A los 26 años en 1915 contrajo matrimonio con José Rafael Bustamante Ceballos, unión bien avenida, siempre fue apoyada en sus inclinaciones literarias y periodísticas, y hubo larga familia compuesta de seis hijos.

En 1923 realizó una brillante función intelectual en Chile durante el año que su esposo ejerció en Santiago de Ministro Plenipotenciario. Ya era conocida como poetisa por sus composiciones de índole familiar e intimista tales como “Mis Hijos”, “Oración Maternal”, “Cuadernos Campestres” que deben ser buscadas en revistas de la época.

En 1927 empezó a colaborar en la prensa quiteña con el pseudónimo de “Aspacia”, haciéndose conocer en el mundo de la cultura y de las luchas sociales, pues su pluma costituyó un ariete del feminismo ecuatoriano del siglo XX.

Desde 1928 atacó a quienes afirmaban que la mujer no estaba suficientemente preparada en el Ecuador.
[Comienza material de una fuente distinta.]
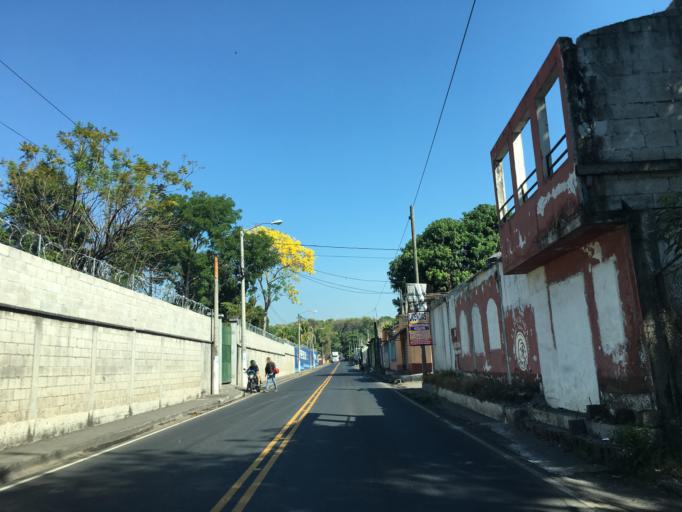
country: GT
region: Escuintla
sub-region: Municipio de La Democracia
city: La Democracia
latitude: 14.2310
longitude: -90.9496
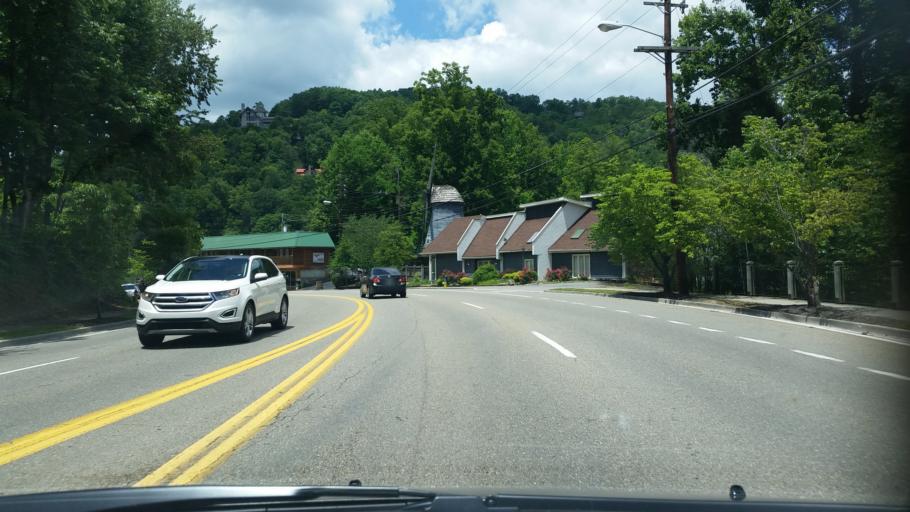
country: US
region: Tennessee
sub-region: Sevier County
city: Gatlinburg
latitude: 35.7162
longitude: -83.5082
Su campaña fue de tanta importancia que en 1929 la Asamblea Nacional Constituyente dio el voto a la mujer y la quisieron hacer Consejera de Estado, pero surgieron voces de protesta alegando que la mujer estaba demasiado influida por el clero. “Aspada” rechazó tales afirmaciones enfocando las deficiencias de los hombres como única causante de la incomprensión y del atraso intelectual, en un memorable articulo titulado “El voto femenino” (1)
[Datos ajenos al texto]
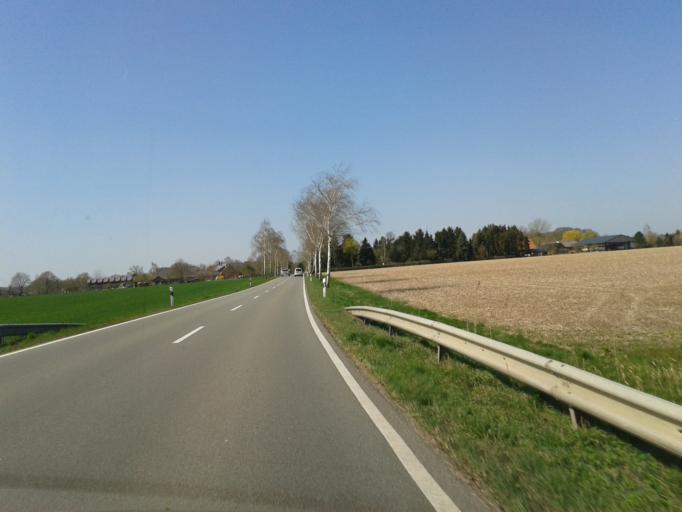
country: DE
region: Lower Saxony
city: Wustrow
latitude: 52.9382
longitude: 11.1048
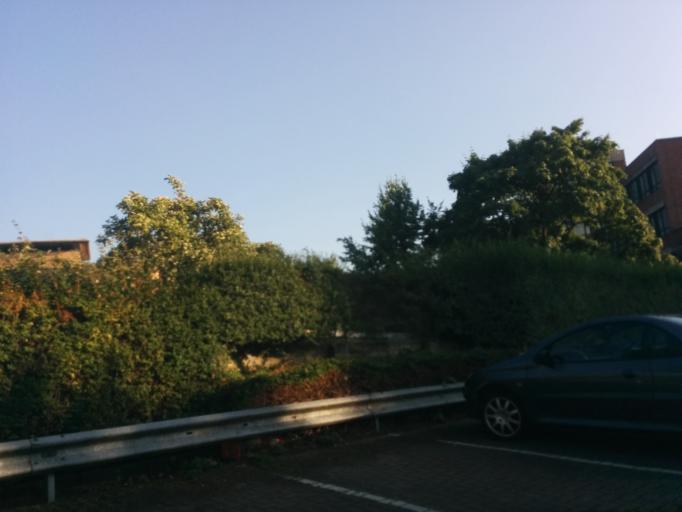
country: DE
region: North Rhine-Westphalia
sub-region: Regierungsbezirk Munster
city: Rheine
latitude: 52.2766
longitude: 7.4310
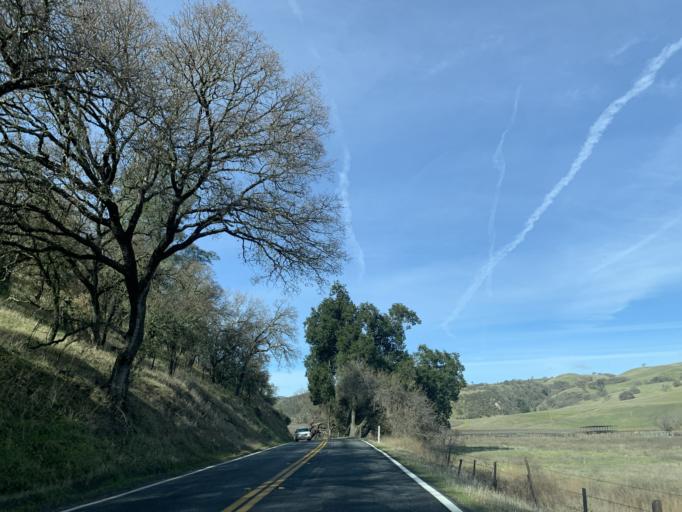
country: US
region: California
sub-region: Monterey County
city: Soledad
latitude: 36.5109
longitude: -121.1155
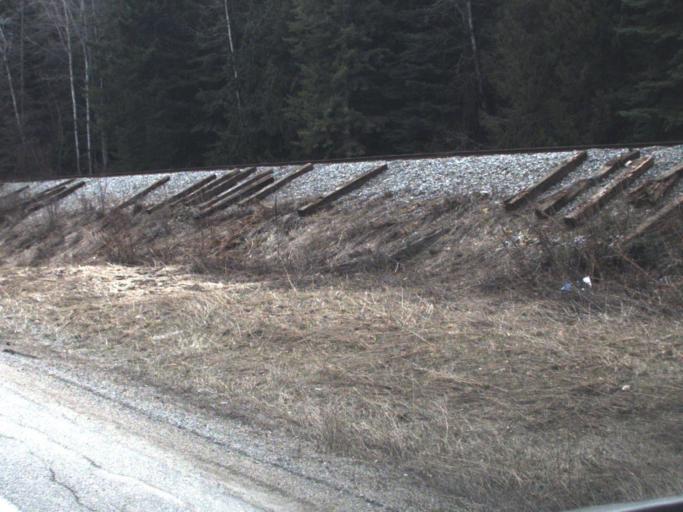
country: US
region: Washington
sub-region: Pend Oreille County
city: Newport
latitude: 48.2391
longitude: -117.2295
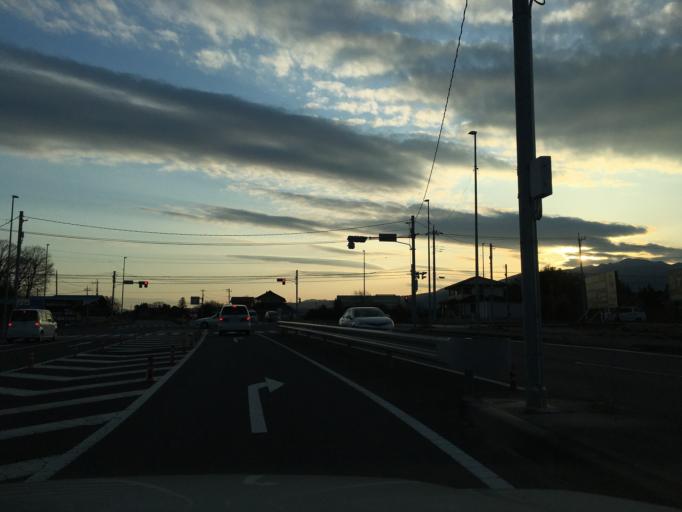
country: JP
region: Tochigi
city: Otawara
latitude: 36.9110
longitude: 139.9455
El 14 de Abril de 1931 dia de las Américas, reunió en su casa a un selecto grupo de intelectuales y formó el “Grupo América” con Zaldumbide. Barrera, Vacas Gómez, Carrión, Pareja Diez – Canseco. Velasco Ibarra, Guillermo Bustamante, Carrera Andrade, Escudero. Salazar Gómez, Jorge Icaza, Gustavo Vásconez, Aguilera Malta y trabajó por la revista del Grupo, que pronto comenzó a circular y se edita todavía, aunque a visto períodos de largas interrupciones. En 1932 consignó los actos del traslado de los restos de Juan Montalvo a Ambato, el 34 tuvo un número especial por el IV Centenario de la fundación de Quito, etc. (2)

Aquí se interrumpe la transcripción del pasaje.